▶ Gegeven tekst
::::::::::

Het commentaar tenslotte bestaat eruit, dat de recensent, de bespreker, zijn oordeel erover uitspreekt of a. de schrijver geslaagd is in de opzet die hem voor ogen stond bij het schrijven van het boek, en b. ook als hij daarin geslaagd zou zijn, of de recensent vindt dat de opzet juist is en het slagen in die opzet, en welke waarde het boek dan heeft. Dus de recensent spreekt zijn oordeel erover uit of de recensent vindt dat de opzet juist is en het slagen in die opzet, en… Als ik even mag parafraseren dan komt deze machteloze brabbeltaal er op neer dat de recensent zal moeten vertellen welke opzet de schrijver voor ogen stond, of de schrijver deze opzet hebben mocht, of hij hem mocht verwerkelijken, en tenslotte of het boek dan goed of slecht moet heten. Dit is nonsensikaal gestamel. Uit deze beklagenswaardige zwakte van formulering blijkt wel dat de ideeën van de heer Nord hem niet al te klaar voor de geest staan. Het is hier een heel carillon van klokken en klepels, het weergalmt van echo’s uit werk
van helderder voorgangers. Nord’s formule is een samenraapsel van uiterst heterogene bestanddelen, zoals ook blijkt uit zijn opvatting over de ideale criticus, waarover zo dadelijk.

::::::::::

▶ Gegeven materiaal
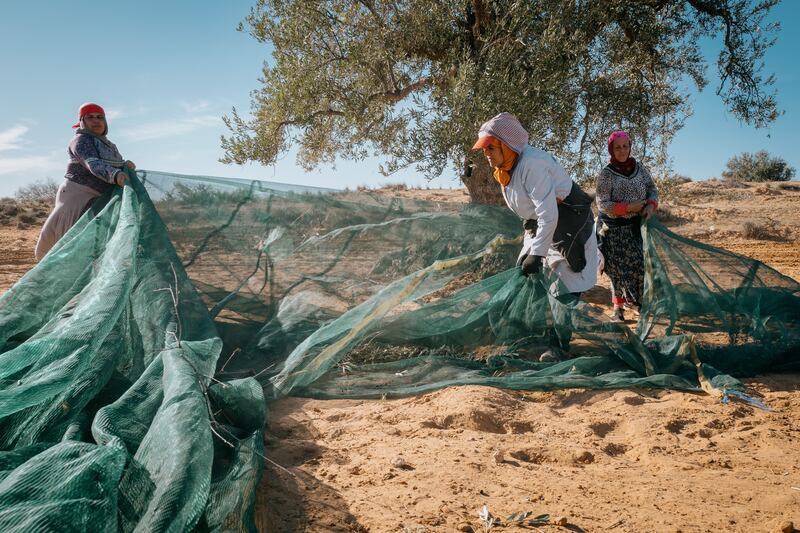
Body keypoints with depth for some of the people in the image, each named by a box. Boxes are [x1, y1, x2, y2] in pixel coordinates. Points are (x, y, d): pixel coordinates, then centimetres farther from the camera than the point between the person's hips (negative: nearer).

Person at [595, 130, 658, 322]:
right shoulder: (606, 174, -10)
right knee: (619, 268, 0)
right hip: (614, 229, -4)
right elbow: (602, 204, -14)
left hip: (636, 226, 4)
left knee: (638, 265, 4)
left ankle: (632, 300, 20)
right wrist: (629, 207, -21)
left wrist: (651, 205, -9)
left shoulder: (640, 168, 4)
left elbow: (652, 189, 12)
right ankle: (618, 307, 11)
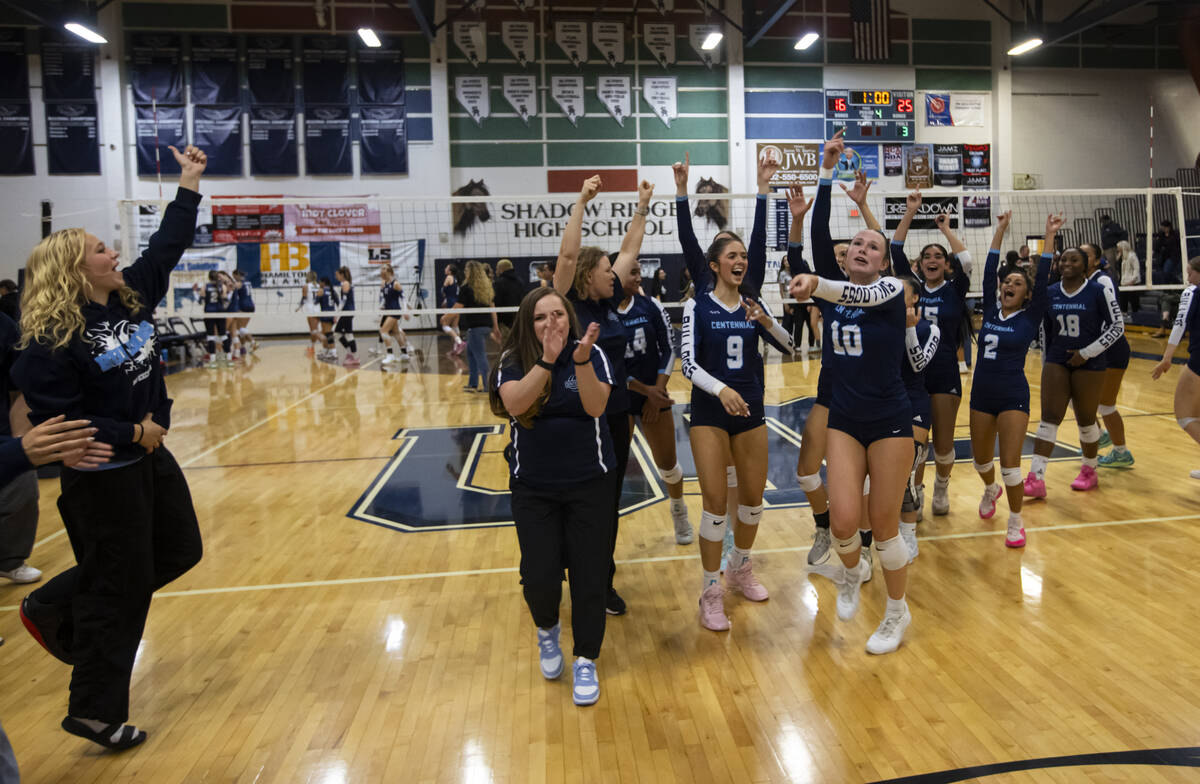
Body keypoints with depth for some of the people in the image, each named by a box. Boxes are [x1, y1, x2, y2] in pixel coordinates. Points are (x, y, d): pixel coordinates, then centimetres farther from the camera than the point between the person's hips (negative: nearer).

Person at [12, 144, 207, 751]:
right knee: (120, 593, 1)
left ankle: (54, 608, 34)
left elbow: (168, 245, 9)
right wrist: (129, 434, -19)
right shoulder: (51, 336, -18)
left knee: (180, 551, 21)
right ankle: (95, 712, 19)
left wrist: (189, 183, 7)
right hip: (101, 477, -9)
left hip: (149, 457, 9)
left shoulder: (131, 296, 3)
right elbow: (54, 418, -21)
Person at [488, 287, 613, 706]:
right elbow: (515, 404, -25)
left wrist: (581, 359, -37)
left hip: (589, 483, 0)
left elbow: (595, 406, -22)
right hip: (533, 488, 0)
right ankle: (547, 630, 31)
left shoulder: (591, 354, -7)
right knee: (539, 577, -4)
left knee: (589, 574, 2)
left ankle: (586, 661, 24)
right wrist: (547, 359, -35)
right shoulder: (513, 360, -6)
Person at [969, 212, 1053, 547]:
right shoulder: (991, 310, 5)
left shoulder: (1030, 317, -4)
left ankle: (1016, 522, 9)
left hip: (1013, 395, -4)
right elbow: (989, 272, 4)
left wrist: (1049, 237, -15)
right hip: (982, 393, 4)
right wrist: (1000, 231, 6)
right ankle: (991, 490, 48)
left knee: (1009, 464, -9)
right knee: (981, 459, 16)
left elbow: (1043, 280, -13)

::::::::::

▶ Te verrichten werk
Schrijf het vervolg van de tekst over de taak van de recensent, aansluitend op de laatste zin ervan.

▶ Antwoord op opdracht
Men kan zich voorstellen, na het voorgaande, dat vrijwel elke boekbespreking moeilijkheden meebrengt en problematiek. Maar als men nu zou denken dat men nu iets te horen kreeg over de botsing van min of meer literaire normen – neem het geval dat de schrijver in zijn opzet geslaagd is, maar Nord die opzet afkeurt, of omgekeerd, Nord vindt de opzet prachtig maar de uitwerking jammerlijk – dan komt men bedrogen uit. Als illustratie van boekbesprekersmoeilijkheden kiest de heer Nord uitgerekend het meest platvloerse fatsoenprobleem: Moet men waarschuwen tegen een boek dat men als onzedelijk beschouwt? Die waarschuwing is publiciteit en kan velen juist prikkelen om het boek te kopen om van erger gevolgen maar te zwijgen. Premisse van dit probleem is, dat de recensent de verkoop van ‘onzedelijke’ lectuur dient af te remmen. Op zichzelf is dat een heel net standpunt, maar dat moet dan zijn tegenhanger vinden in de wens om de verkoop van ‘goede’, resp. nette boeken te stimuleren. Maar nu Nord zich even later uitdrukkelijk op het standpunt stelt dat de recensent zich niet mag laten beinvloeden door de wetenschap dat een bespreking invloed op de verkoop heeft, moet ik wel concluderen dat de belangen van de heer Nord liggen op een ander gebied dan het literaire.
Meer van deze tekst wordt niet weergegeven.